How quickly do leads move through your sales pipeline to close deals? Every sales manager knows that the longer a deal stays in the pipeline, the less likely it will close. Knowing the total value of your pipeline is not enough. You also need to know how quickly those opportunities will go through each stage of the buying process and turn into actual revenue. By monitoring your pipeline velocity, you will be able to predict future sales more accurately.

Here are 4 key metrics that you can measure and improve to boost your sales pipeline velocity:

1. Qualified Leads

Qualified leads are the leads who have gone a step beyond contacting you and demonstrated some interest in buying your product (by signing up, requesting a quote, scheduling a demo, etc.). I t is an important factor that impacts pipeline velocity. Only a fraction of it make it through the pipeline and close the deal. So, the more qualified leads you generate, the better it is for your business.

You can monitor this metric every month to see how it has grown over time due to your lead generation tactics & marketing efforts. Ideally, it should constantly increase over time. If this metric isn’t where you’d like it to be, it’s time to focus more on marketing and drive more lead creation. You can also break out lead volume into qualified leads by each source to find out which sources are the most effective ways of generating leads.

2. Win Rate

Win Rate is the percentage of leads that convert to actual sales. Customer journeys are complex and involve some amount of churn at almost every stage. By monitoring win rate at each stage, your team will be in a position to close more deals.

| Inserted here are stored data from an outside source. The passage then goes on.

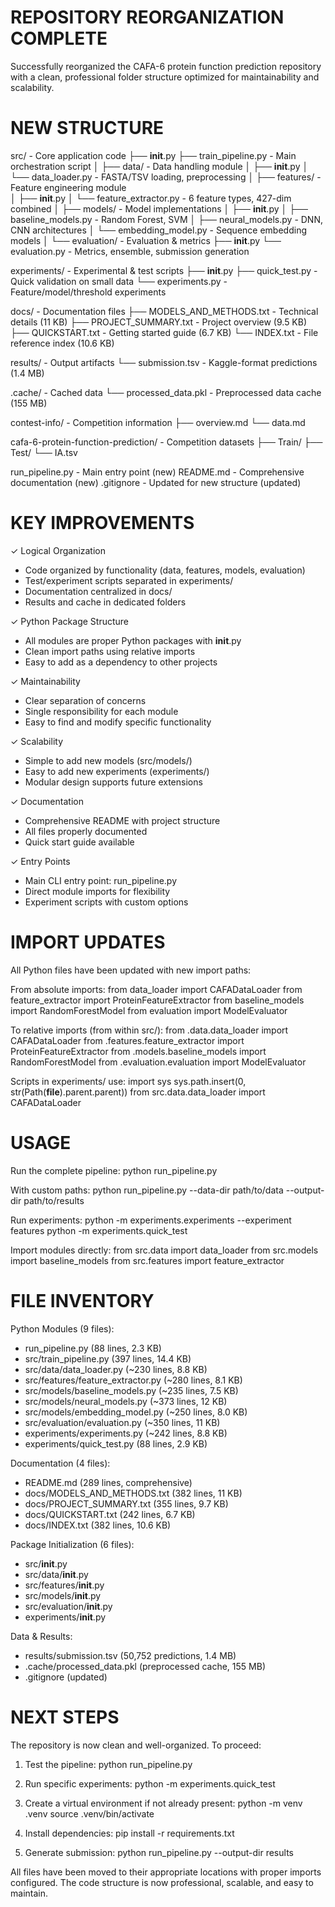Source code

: REPOSITORY REORGANIZATION COMPLETE
===================================

Successfully reorganized the CAFA-6 protein function prediction repository with a clean,
professional folder structure optimized for maintainability and scalability.

NEW STRUCTURE
=============

src/                                - Core application code
├── __init__.py
├── train_pipeline.py              - Main orchestration script
│
├── data/                          - Data handling module
│   ├── __init__.py
│   └── data_loader.py             - FASTA/TSV loading, preprocessing
│
├── features/                      - Feature engineering module  
│   ├── __init__.py
│   └── feature_extractor.py       - 6 feature types, 427-dim combined
│
├── models/                        - Model implementations
│   ├── __init__.py
│   ├── baseline_models.py         - Random Forest, SVM
│   ├── neural_models.py           - DNN, CNN architectures
│   └── embedding_model.py         - Sequence embedding models
│
└── evaluation/                    - Evaluation & metrics
    ├── __init__.py
    └── evaluation.py              - Metrics, ensemble, submission generation

experiments/                       - Experimental & test scripts
├── __init__.py
├── quick_test.py                 - Quick validation on small data
└── experiments.py                - Feature/model/threshold experiments

docs/                             - Documentation files
├── MODELS_AND_METHODS.txt        - Technical details (11 KB)
├── PROJECT_SUMMARY.txt           - Project overview (9.5 KB)
├── QUICKSTART.txt                - Getting started guide (6.7 KB)
└── INDEX.txt                     - File reference index (10.6 KB)

results/                          - Output artifacts
└── submission.tsv                - Kaggle-format predictions (1.4 MB)

.cache/                           - Cached data
└── processed_data.pkl            - Preprocessed data cache (155 MB)

contest-info/                     - Competition information
├── overview.md
└── data.md

cafa-6-protein-function-prediction/  - Competition datasets
├── Train/
├── Test/
└── IA.tsv

run_pipeline.py                   - Main entry point (new)
README.md                         - Comprehensive documentation (new)
.gitignore                        - Updated for new structure (updated)


KEY IMPROVEMENTS
================

✓ Logical Organization
  - Code organized by functionality (data, features, models, evaluation)
  - Test/experiment scripts separated in experiments/
  - Documentation centralized in docs/
  - Results and cache in dedicated folders

✓ Python Package Structure
  - All modules are proper Python packages with __init__.py
  - Clean import paths using relative imports
  - Easy to add as a dependency to other projects

✓ Maintainability
  - Clear separation of concerns
  - Single responsibility for each module
  - Easy to find and modify specific functionality

✓ Scalability
  - Simple to add new models (src/models/)
  - Easy to add new experiments (experiments/)
  - Modular design supports future extensions

✓ Documentation
  - Comprehensive README with project structure
  - All files properly documented
  - Quick start guide available

✓ Entry Points
  - Main CLI entry point: run_pipeline.py
  - Direct module imports for flexibility
  - Experiment scripts with custom options


IMPORT UPDATES
==============

All Python files have been updated with new import paths:

From absolute imports:
  from data_loader import CAFADataLoader
  from feature_extractor import ProteinFeatureExtractor
  from baseline_models import RandomForestModel
  from evaluation import ModelEvaluator

To relative imports (from within src/):
  from .data.data_loader import CAFADataLoader
  from .features.feature_extractor import ProteinFeatureExtractor
  from .models.baseline_models import RandomForestModel
  from .evaluation.evaluation import ModelEvaluator

Scripts in experiments/ use:
  import sys
  sys.path.insert(0, str(Path(__file__).parent.parent))
  from src.data.data_loader import CAFADataLoader


USAGE
=====

Run the complete pipeline:
  python run_pipeline.py

With custom paths:
  python run_pipeline.py --data-dir path/to/data --output-dir path/to/results

Run experiments:
  python -m experiments.experiments --experiment features
  python -m experiments.quick_test

Import modules directly:
  from src.data import data_loader
  from src.models import baseline_models
  from src.features import feature_extractor


FILE INVENTORY
==============

Python Modules (9 files):
- run_pipeline.py              (88 lines, 2.3 KB)
- src/train_pipeline.py        (397 lines, 14.4 KB)
- src/data/data_loader.py      (~230 lines, 8.8 KB)
- src/features/feature_extractor.py  (~280 lines, 8.1 KB)
- src/models/baseline_models.py      (~235 lines, 7.5 KB)
- src/models/neural_models.py        (~373 lines, 12 KB)
- src/models/embedding_model.py      (~250 lines, 8.0 KB)
- src/evaluation/evaluation.py       (~350 lines, 11 KB)
- experiments/experiments.py         (~242 lines, 8.8 KB)
- experiments/quick_test.py         (88 lines, 2.9 KB)

Documentation (4 files):
- README.md                   (289 lines, comprehensive)
- docs/MODELS_AND_METHODS.txt (382 lines, 11 KB)
- docs/PROJECT_SUMMARY.txt    (355 lines, 9.7 KB)
- docs/QUICKSTART.txt         (242 lines, 6.7 KB)
- docs/INDEX.txt              (382 lines, 10.6 KB)

Package Initialization (6 files):
- src/__init__.py
- src/data/__init__.py
- src/features/__init__.py
- src/models/__init__.py
- src/evaluation/__init__.py
- experiments/__init__.py

Data & Results:
- results/submission.tsv       (50,752 predictions, 1.4 MB)
- .cache/processed_data.pkl    (preprocessed cache, 155 MB)
- .gitignore                   (updated)


NEXT STEPS
==========

The repository is now clean and well-organized. To proceed:

1. Test the pipeline:
   python run_pipeline.py

2. Run specific experiments:
   python -m experiments.quick_test

3. Create a virtual environment if not already present:
   python -m venv .venv
   source .venv/bin/activate

4. Install dependencies:
   pip install -r requirements.txt

5. Generate submission:
   python run_pipeline.py --output-dir results

All files have been moved to their appropriate locations with proper imports configured.
The code structure is now professional, scalable, and easy to maintain.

The key here is to identify common points where prospects drop off and work with your team to address the reasons why, to figure out what your team can do to improve the path from initial contact to sale. Once you know the total win rate, you can go deeper to look at the conversion rate at each stage of your pipeline. This can help you identify areas that need more training & resources, increase conversion rates and improve your lead velocity as well.

You can even break out win rate by various channels/sources that you use to generate leads. Comparing win rate across channels enables you to see how effectively each source is generating qualified leads. Using win rate along with lead volume can give a clear idea of how each channel impacts your revenues.

3. Deal Size

The average value of won deal is another metric that impacts the velocity of your sales pipeline. Generally, larger deals move more slowly through the pipeline while smaller deals move quickly. By looking at the past deals won by your sales team, you can easily find out the average deal size you have had most success closing. This can help your team target opportunities that are more likely to close and to increase your average win rate.

4. Sales Cycle Length

Sales Cycle Length is the amount of time it takes for a lead to move from the initial contact to a sale. If it takes your team too long to move leads through the various stages of your pipeline, this can adversely affect pipeline velocity.

When time to close is short, you can identify what steps you had taken and try to repeat it. When it is particularly long you can spot such leads beforehand and do something about them. Such leads may have some specific requirements, which you can proactively fulfill early on to shorten the sales cycle. It may also be because your sales reps need more training in certain stages of your pipeline. By coaching your reps, you can enable them to shorten each stage of your sales cycle and increase your pipeline velocity.

Initially, you can create a simple sales dashboard to regularly monitor all the stages of your pipeline and share it with your team. Monitoring it daily/weekly will tell you how your marketing efforts and lead generation tactics are performing. You can add more metrics to it as you feel the need to track more information.

Regularly monitoring each stage of your pipeline will enable you to identify the bottlenecks and fix them quickly. It will also help you understand in which areas you need to provide additional training to sales reps.

There are three fundamental things you can do to improve your pipeline valocity: generate more qualified leads, shorten your average sales cycle, or increase your average sales win rate. Improving any one factor will bring obvious benefits. But methodically improving all three factors will have a powerful multiplier effect on your sales performance — and dramatically improve your revenue predictability.